*** Recorded data ***

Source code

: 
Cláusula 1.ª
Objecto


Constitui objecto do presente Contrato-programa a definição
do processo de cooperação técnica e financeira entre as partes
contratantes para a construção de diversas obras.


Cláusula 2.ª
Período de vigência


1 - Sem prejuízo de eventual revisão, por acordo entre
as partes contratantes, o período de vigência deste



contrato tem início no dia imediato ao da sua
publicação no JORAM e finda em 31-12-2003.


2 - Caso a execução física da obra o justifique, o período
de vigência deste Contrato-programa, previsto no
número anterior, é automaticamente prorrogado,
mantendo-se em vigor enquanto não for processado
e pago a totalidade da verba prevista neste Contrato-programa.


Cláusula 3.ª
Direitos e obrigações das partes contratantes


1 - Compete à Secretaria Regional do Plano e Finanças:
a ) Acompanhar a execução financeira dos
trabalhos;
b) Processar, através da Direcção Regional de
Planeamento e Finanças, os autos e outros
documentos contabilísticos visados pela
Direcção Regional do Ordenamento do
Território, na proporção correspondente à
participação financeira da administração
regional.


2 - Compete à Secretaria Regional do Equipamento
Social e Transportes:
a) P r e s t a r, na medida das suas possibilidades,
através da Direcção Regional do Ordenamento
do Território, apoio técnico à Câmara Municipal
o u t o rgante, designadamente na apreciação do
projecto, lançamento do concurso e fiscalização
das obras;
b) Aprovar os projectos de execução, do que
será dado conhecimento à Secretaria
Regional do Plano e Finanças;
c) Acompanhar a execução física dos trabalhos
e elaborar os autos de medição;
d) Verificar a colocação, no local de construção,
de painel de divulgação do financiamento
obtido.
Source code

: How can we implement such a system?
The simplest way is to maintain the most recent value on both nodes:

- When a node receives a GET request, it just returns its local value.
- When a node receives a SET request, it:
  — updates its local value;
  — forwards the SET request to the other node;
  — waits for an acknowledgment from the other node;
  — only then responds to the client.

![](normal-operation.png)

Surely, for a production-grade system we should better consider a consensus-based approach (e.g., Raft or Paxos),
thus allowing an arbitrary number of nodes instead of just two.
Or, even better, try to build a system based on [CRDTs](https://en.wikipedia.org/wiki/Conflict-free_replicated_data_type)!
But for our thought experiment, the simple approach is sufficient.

*** End of Recorded data ***

Problem details.
Print every line you see above, exactly as written.

Output.
Source code

: 
Cláusula 1.ª
Objecto


Constitui objecto do presente Contrato-programa a definição
do processo de cooperação técnica e financeira entre as partes
contratantes para a construção de diversas obras.


Cláusula 2.ª
Período de vigência


1 - Sem prejuízo de eventual revisão, por acordo entre
as partes contratantes, o período de vigência deste



contrato tem início no dia imediato ao da sua
publicação no JORAM e finda em 31-12-2003.


2 - Caso a execução física da obra o justifique, o período
de vigência deste Contrato-programa, previsto no
número anterior, é automaticamente prorrogado,
mantendo-se em vigor enquanto não for processado
e pago a totalidade da verba prevista neste Contrato-programa.


Cláusula 3.ª
Direitos e obrigações das partes contratantes


1 - Compete à Secretaria Regional do Plano e Finanças:
a ) Acompanhar a execução financeira dos
trabalhos;
b) Processar, através da Direcção Regional de
Planeamento e Finanças, os autos e outros
documentos contabilísticos visados pela
Direcção Regional do Ordenamento do
Território, na proporção correspondente à
participação financeira da administração
regional.


2 - Compete à Secretaria Regional do Equipamento
Social e Transportes:
a) P r e s t a r, na medida das suas possibilidades,
através da Direcção Regional do Ordenamento
do Território, apoio técnico à Câmara Municipal
o u t o rgante, designadamente na apreciação do
projecto, lançamento do concurso e fiscalização
das obras;
b) Aprovar os projectos de execução, do que
será dado conhecimento à Secretaria
Regional do Plano e Finanças;
c) Acompanhar a execução física dos trabalhos
e elaborar os autos de medição;
d) Verificar a colocação, no local de construção,
de painel de divulgação do financiamento
obtido.
Source code

: How can we implement such a system?
The simplest way is to maintain the most recent value on both nodes:

- When a node receives a GET request, it just returns its local value.
- When a node receives a SET request, it:
  — updates its local value;
  — forwards the SET request to the other node;
  — waits for an acknowledgment from the other node;
  — only then responds to the client.

![](normal-operation.png)

Surely, for a production-grade system we should better consider a consensus-based approach (e.g., Raft or Paxos),
thus allowing an arbitrary number of nodes instead of just two.
Or, even better, try to build a system based on [CRDTs](https://en.wikipedia.org/wiki/Conflict-free_replicated_data_type)!
But for our thought experiment, the simple approach is sufficient.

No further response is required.